9. PASSION: your ability to combine intense feelings of arousal with love for your partner.

(Feel free to rate yourself, and your partner, on a scale of 1-100 in each category. P.S. Cover your answers, and no cheating!)

     Dr. Love also has a Sexual Style Survey with sixty three questions for you to rate yourself and your partner more specifically, for those interested and brave enough to get more personal in this awkward area of reflection.  The Survey may open your eyes to topics that you were not familiar with or seen as relevant.

     I am quite aware that the readership of this column is quite diverse, especially regarding age, number of years married, conservative or liberal, loaded or limited libido, open or closed minded, comfortable or not in addressing the topic of lovemaking, etc… My hope is that each person would examine his/her sexuality and how it is expressed and shared with the person you love.  This is not about performance, but rather about an intimate sensual connection with yourself and your partner.

     The research on the health benefits and personal happiness related to shared sensual connection is overwhelming.  Are you not willing to opt for the possibility of better health and happiness for you and the one you love

Are You Too Rigid? Take the Test and Find Out!

Friday, July 15th, 2011

     There are many continuum based descriptors of personality: independent/dependent, controller/pleaser, extravert/introvert; dominant/submissive, rigid/flexible, etc…   Extremes generally are not healthy.  Balance would be a reasonable goal.  Let’s take a look at the rigid personality.

     The following personality inventory gives some insight as to how rigid you may be.  See where you fit on this scale.  After each question answer A (rarely); B (sometimes) or C (often).

1. It’s hard for me to quickly adapt to change, such as a new job, friend, or neighborhood.

2. It bugs me when my surroundings are not neat and orderly.

3. I like to make lists of things to do.

4. I tend to feel dissatisfied or upset when I don’t finish a task.

5. When on vacation, I get upset if things don’t go as planned.

6. When someone takes advantage of me, it bothers me for a long time.

7. I tend to store used or old things since they may be useful someday.

8. I become uncomfortable when people don’t replace things the way I left them.

9. I am strongly conscientious about fulfilling my obligation.

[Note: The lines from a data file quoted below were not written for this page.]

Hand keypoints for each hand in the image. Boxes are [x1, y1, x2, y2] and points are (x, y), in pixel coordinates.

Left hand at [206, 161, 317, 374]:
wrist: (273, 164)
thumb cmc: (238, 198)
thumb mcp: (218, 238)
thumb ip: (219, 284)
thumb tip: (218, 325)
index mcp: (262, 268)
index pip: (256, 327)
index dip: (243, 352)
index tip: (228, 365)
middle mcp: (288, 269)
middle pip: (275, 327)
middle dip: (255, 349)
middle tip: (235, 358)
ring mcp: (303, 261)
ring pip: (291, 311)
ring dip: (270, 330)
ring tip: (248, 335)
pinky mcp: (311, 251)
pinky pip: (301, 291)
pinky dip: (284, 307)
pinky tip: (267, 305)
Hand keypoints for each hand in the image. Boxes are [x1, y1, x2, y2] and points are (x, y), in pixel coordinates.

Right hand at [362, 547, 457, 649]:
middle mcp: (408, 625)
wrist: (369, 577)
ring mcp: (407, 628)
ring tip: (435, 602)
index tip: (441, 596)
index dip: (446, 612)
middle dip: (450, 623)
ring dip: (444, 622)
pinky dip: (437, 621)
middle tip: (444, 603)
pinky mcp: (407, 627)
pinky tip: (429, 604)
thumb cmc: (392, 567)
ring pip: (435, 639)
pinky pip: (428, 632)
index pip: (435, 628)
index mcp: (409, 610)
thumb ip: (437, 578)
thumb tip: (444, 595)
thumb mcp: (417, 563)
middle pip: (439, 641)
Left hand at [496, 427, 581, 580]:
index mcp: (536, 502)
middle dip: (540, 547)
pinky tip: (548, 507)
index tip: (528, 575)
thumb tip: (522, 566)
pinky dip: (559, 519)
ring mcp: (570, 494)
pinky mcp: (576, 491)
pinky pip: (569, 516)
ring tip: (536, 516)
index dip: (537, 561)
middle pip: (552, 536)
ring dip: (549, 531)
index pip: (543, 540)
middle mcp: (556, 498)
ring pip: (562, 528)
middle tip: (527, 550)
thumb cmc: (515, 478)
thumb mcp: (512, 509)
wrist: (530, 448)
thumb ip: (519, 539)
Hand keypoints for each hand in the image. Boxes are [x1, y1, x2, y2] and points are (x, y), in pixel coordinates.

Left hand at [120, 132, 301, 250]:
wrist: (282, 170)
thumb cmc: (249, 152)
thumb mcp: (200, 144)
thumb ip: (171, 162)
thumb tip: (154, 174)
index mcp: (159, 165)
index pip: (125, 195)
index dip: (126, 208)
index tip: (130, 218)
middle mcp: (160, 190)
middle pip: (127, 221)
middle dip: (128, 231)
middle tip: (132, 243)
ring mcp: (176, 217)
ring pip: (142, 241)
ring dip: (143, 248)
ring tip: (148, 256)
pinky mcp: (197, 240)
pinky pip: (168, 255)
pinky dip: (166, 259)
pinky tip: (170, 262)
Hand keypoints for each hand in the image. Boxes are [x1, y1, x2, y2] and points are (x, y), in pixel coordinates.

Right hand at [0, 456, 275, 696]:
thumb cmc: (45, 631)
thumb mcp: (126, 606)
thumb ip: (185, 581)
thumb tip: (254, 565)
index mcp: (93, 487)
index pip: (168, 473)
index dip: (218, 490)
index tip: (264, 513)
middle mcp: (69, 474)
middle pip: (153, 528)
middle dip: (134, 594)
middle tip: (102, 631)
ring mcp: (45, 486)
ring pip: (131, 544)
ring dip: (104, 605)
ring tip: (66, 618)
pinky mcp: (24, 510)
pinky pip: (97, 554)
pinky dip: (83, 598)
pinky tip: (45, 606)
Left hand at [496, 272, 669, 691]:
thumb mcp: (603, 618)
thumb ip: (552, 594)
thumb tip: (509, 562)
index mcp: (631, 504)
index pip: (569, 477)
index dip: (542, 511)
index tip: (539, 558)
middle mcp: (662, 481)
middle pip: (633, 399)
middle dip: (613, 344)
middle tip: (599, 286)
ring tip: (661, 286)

10. I am meticulous about caring for my possessions.

     When finished, tally up your score giving yourself 1 point for each A, 2 points for each B, 3 points for each C response.

A score of 8-14 points.  You are lax, laid-back, and a threat to no one.

A score of 14-19 points. You are generally easygoing, but you have moments of verve and pluck..

A score of 20-25. You stand your ground, but you also give in now and then for the sake of a smooth relationship with others.
A score of 26-30. You suffer from “hardening of the categories” once you’ve made up your mind, nothing can change it.  Try to learn to relax, develop more empathy for others, and be more open to new ideas.

     All personalities begin with a biological orientation which is somewhat malleable as it is shaped and developed by early caretakers, teen age experiences, and the impact of significant adults.  It is important to understand the brain wiring that has been imbedded into your modus operandi.

     The rigid personality is more common in men, but not exclusively.  It is generally rooted in fear.  Trust is usually an issue for rigid people.  Rigid types tend to enjoy highly structured work that calls for strict standards – often in fields such as science, accounting, engineering, military, and research.

     Rigid personality types are not very flexible.  They do not bend.  Therefore they are more prone to “break” than those of a more flexible nature.  The breakdown usually begins in the late forties, early fifties.  These rigid people then tend to get angrier and more controlling as their rigid personality constructs start breaking down.  Often they tend to abuse alcohol and the people close to them.

     Extreme personalities are not very healthy.  If this inventory indicates you are quite rigid and/or significant people in your life have said that you are rigid, do something about it.  Don’t worry, you won’t turn into an overly flexible wuss.  But you may find more balance and a bit of  bend so that you don’t break!